14 - David W. McFadden
once said that books come from books, but are there any other forms that
influence your work, whether nature, music, science or visual art?
All of the above which is The
Book of Embers. I don’t know how to separate influence and work… they are
one and the same. Writing is the synthesizing act of reading as much as it is
absorbing nature/music/science/visual art—all modes, that for me, come down to
attempting to understand what it means to be curious about being alive.
15 - What other writers or
writings are important for your work, or simply your life outside of your work?
Because my writing is
heavily informed by other writers, what becomes even important in my life is
the very real life outside the mind, and how to tend to those around me with
the same kind of care and thought writing demands of me.
16 - What would you like
to do that you haven't yet done?
Book as a series of
physical art installations and/or sculptural interventions.

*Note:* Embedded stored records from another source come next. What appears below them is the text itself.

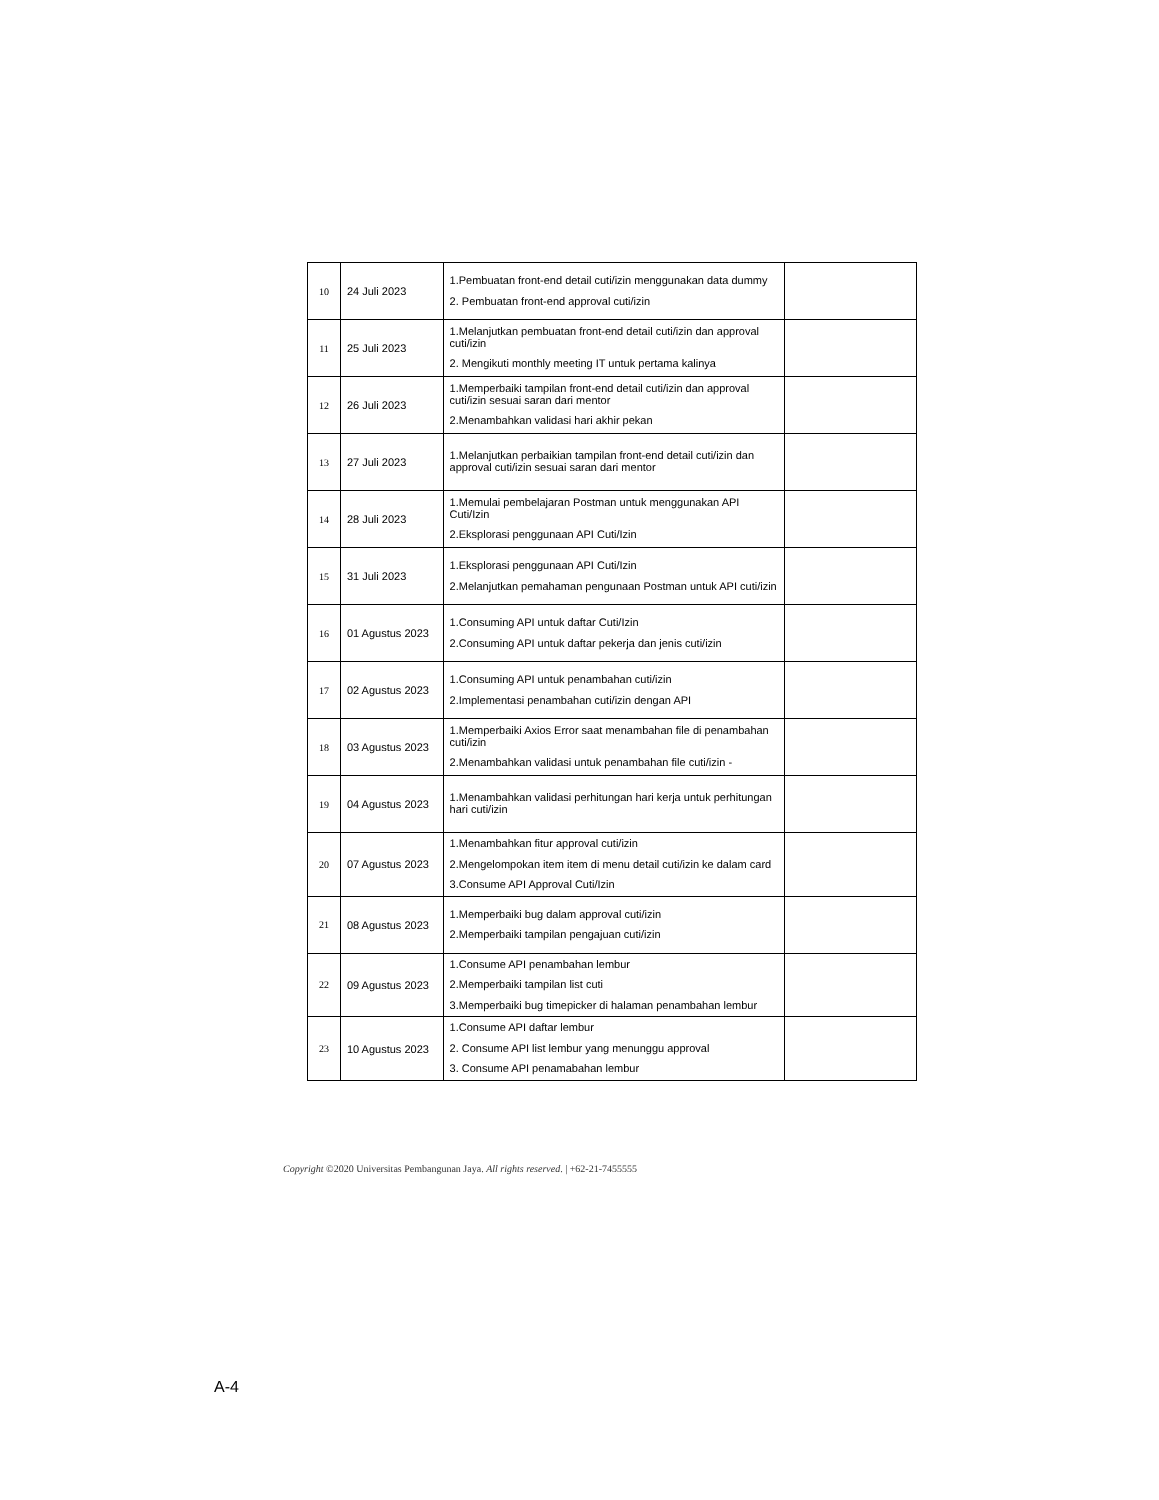| 10 | 24 Juli 2023 | 1.Pembuatan front-end detail cuti/izin menggunakan data dummy 2. Pembuatan front-end approval cuti/izin | |
| 11 | 25 Juli 2023 | 1.Melanjutkan pembuatan front-end detail cuti/izin dan approval cuti/izin 2. Mengikuti monthly meeting IT untuk pertama kalinya | |
| 12 | 26 Juli 2023 | 1.Memperbaiki tampilan front-end detail cuti/izin dan approval cuti/izin sesuai saran dari mentor 2.Menambahkan validasi hari akhir pekan | |
| 13 | 27 Juli 2023 | 1.Melanjutkan perbaikian tampilan front-end detail cuti/izin dan approval cuti/izin sesuai saran dari mentor | |
| 14 | 28 Juli 2023 | 1.Memulai pembelajaran Postman untuk menggunakan API Cuti/Izin 2.Eksplorasi penggunaan API Cuti/Izin | |
| 15 | 31 Juli 2023 | 1.Eksplorasi penggunaan API Cuti/Izin 2.Melanjutkan pemahaman pengunaan Postman untuk API cuti/izin | |
| 16 | 01 Agustus 2023 | 1.Consuming API untuk daftar Cuti/Izin 2.Consuming API untuk daftar pekerja dan jenis cuti/izin | |
| 17 | 02 Agustus 2023 | 1.Consuming API untuk penambahan cuti/izin 2.Implementasi penambahan cuti/izin dengan API | |
| 18 | 03 Agustus 2023 | 1.Memperbaiki Axios Error saat menambahan file di penambahan cuti/izin 2.Menambahkan validasi untuk penambahan file cuti/izin - | |
| 19 | 04 Agustus 2023 | 1.Menambahkan validasi perhitungan hari kerja untuk perhitungan hari cuti/izin | |
| 20 | 07 Agustus 2023 | 1.Menambahkan fitur approval cuti/izin 2.Mengelompokan item item di menu detail cuti/izin ke dalam card 3.Consume API Approval Cuti/Izin | |
| 21 | 08 Agustus 2023 | 1.Memperbaiki bug dalam approval cuti/izin 2.Memperbaiki tampilan pengajuan cuti/izin | |
| 22 | 09 Agustus 2023 | 1.Consume API penambahan lembur 2.Memperbaiki tampilan list cuti 3.Memperbaiki bug timepicker di halaman penambahan lembur | |
| 23 | 10 Agustus 2023 | 1.Consume API daftar lembur 2. Consume API list lembur yang menunggu approval 3. Consume API penamabahan lembur | |
Copyright ©2020 Universitas Pembangunan Jaya. All rights reserved. | +62-21-7455555
A-4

17 - If you could pick any
other occupation to attempt, what would it be? Or, alternately, what do you
think you would have ended up doing had you not been a writer?
I feel I must first speak
to the obvious, namely as Thomas Mann put it, a writer is someone for whom
writing is more difficult than it is for other people. The simple act of
attempting to choose a profession—what a thing!—is beyond me given I most
certainly did not choose writing for myself. What sane person would do such a
thing?
As a child I was dead-set
on becoming an archaeologist, which obviously is just another definition for
writer.
Choosing something else
would mean bodysnatching had occurred—I would be not me—and perhaps that other
Kelly would make a talented esthetician, but she’d still be trying to get to
the bottom of things, poking and prodding beneath the surface for what lay
hidden, clearly an archaeologist in the flesh.
18 - What made you write,
as opposed to doing something else?
See above.
19 - What was the last
great book you read? What was the last great film?
I’m still thinking about Memoria
directed by Apichatpong Weerasethakul starring Tilda Swinton, which was only
available to watch in theaters and I most definitely downloaded illegally
because what a thought! A film made to be seen only in theaters. There is a
scene I won’t spoil that I constantly return to around which the whole movie
centers. I try to live there, in that moment, with that breadth of
transrational spaciousness.
Memoria prompted me to see
Weerasethakul’s earlier film, Uncle Boonmee Who Can Recall His Past Lives, which is easily streamed and equally profound. I guess I’m on a
Weerasethakul kick these days so that is my answer: Apichatpong Weerasethakul.
20 - What are you
currently working on?
I’m noodling something to
come out of The Book of Embers, not deus ex machina, but dea
ex machina, and all her inner-workings.